→ **Extract to read**:
Can you see that your erstwhile partner, who was meant to love and cherish you, chose instead to hurt and frighten and abuse you? That many of your concerns can be laid at his door? They lead directly back to him, I bet.
He doesn't really think you're annoying or not normal either. He says it to make you feel bad about yourself, to make you feel less important than him, he says these things so that you will shut up and do as you're told.
Believe me, if he really thought those things of you, he'd have gone years ago. Now, of course, he's put so much work into making sure you know your place that he is actually really scared that you will go and he'll have to start again on someone else.
Your memory is not quite your friend at this point. The bad memories fade, don't they? You start thinking "it wasn't that bad really". Memory as betrayal; tell it sternly that yes it was that bad, it really really was.
Remember how you were before you knew him? What were you like, what did you want for your future, what things did you like and what things were you good at? (Don't say nothing much, I won't believe you!)
What did you enjoy doing? Were you musical, did you do crafts, knitting or designing your clothes, or were you more academic and enjoyed maths and science, or literature? Did you read much, what sort of stuff did you like? Who was your favourite band?

→ **Exercise set**:
a - Reproduce the passage about an abusive partner word for word, from "Can you see" to "as you're told.".
b - Write the next part of the passage about an abusive partner, picking up right after its last sentence.
The rows that follow are drawn from a separate source.

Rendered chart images
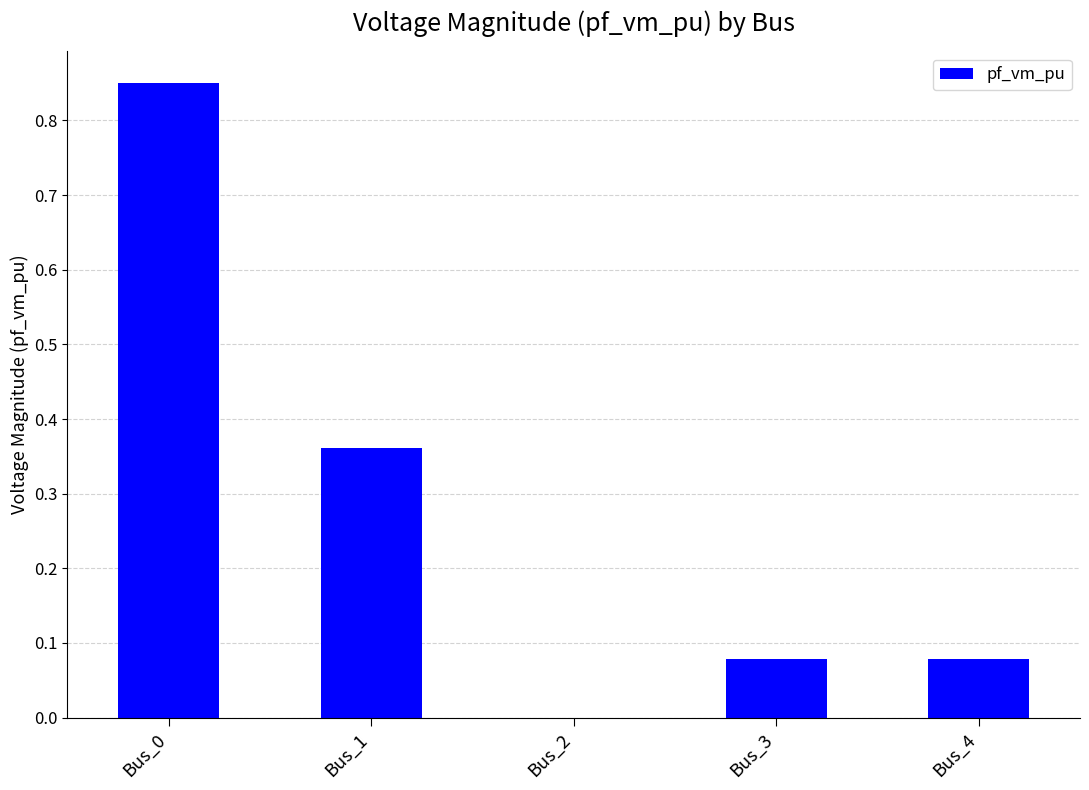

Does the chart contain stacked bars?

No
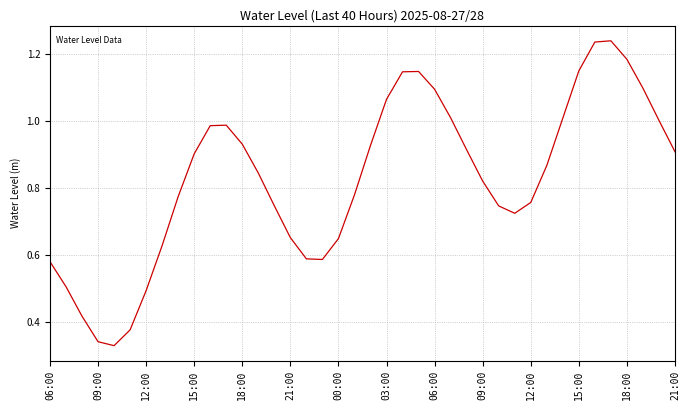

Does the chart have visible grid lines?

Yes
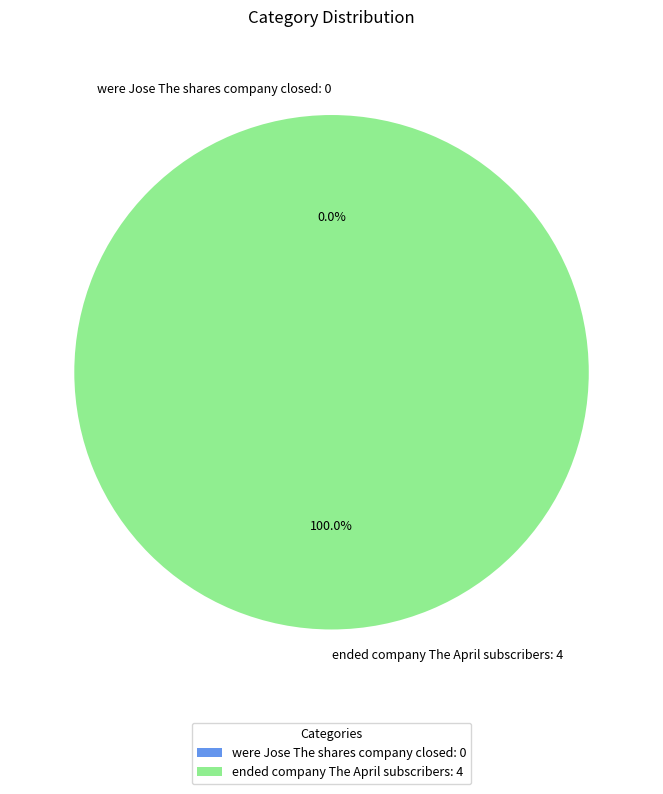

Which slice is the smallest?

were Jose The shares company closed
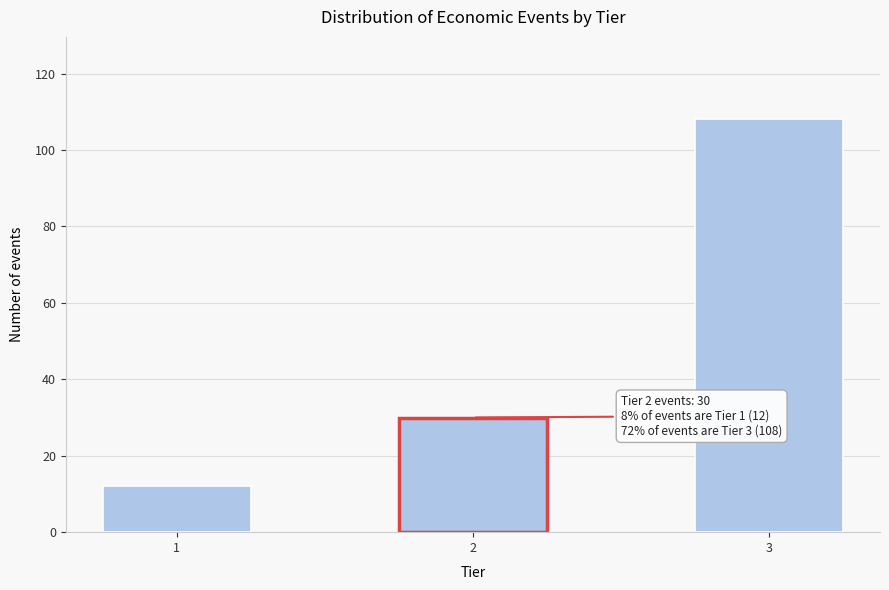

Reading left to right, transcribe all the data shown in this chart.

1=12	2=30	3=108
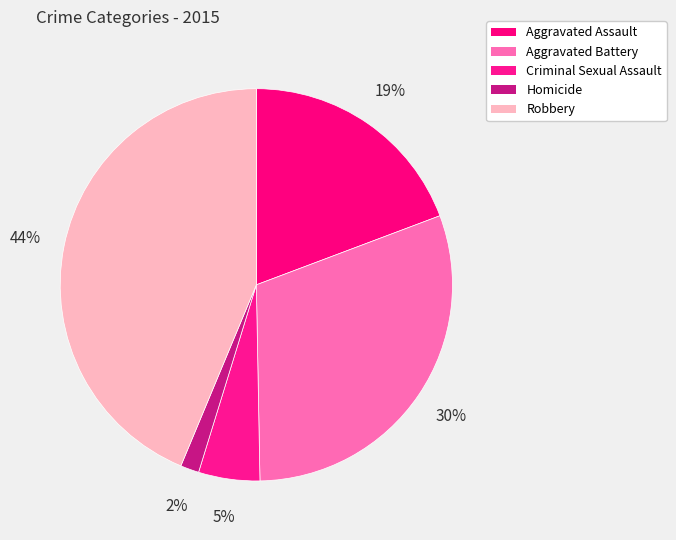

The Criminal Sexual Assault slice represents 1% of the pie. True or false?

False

→ **Answers in order**:
a -
Can you see that your erstwhile partner, who was meant to love and cherish you, chose instead to hurt and frighten and abuse you? That many of your concerns can be laid at his door? They lead directly back to him, I bet.
He doesn't really think you're annoying or not normal either. He says it to make you feel bad about yourself, to make you feel less important than him, he says these things so that you will shut up and do as you're told.

b -
Think about how you were, and what you wanted. Do/would you still want those things now? Would you want to be more like you were?
The staff at the refuge are there entirely in order to help you, and the other women there. Without you they'd not have a job. BUT not everyone would want that job or be able to do it, so they are there because they want to be, they WANT to help you, they want to help you feel safe and calm and then they want to help you feel able to stand on your own feet in the end.
Those people are lovely people, really lovely people. They don't dislike you, they don't think you're annoying or not 'normal', really they don't.
The only person who thinks that is him, and he's not around now so you don't have to listen let alone believe him.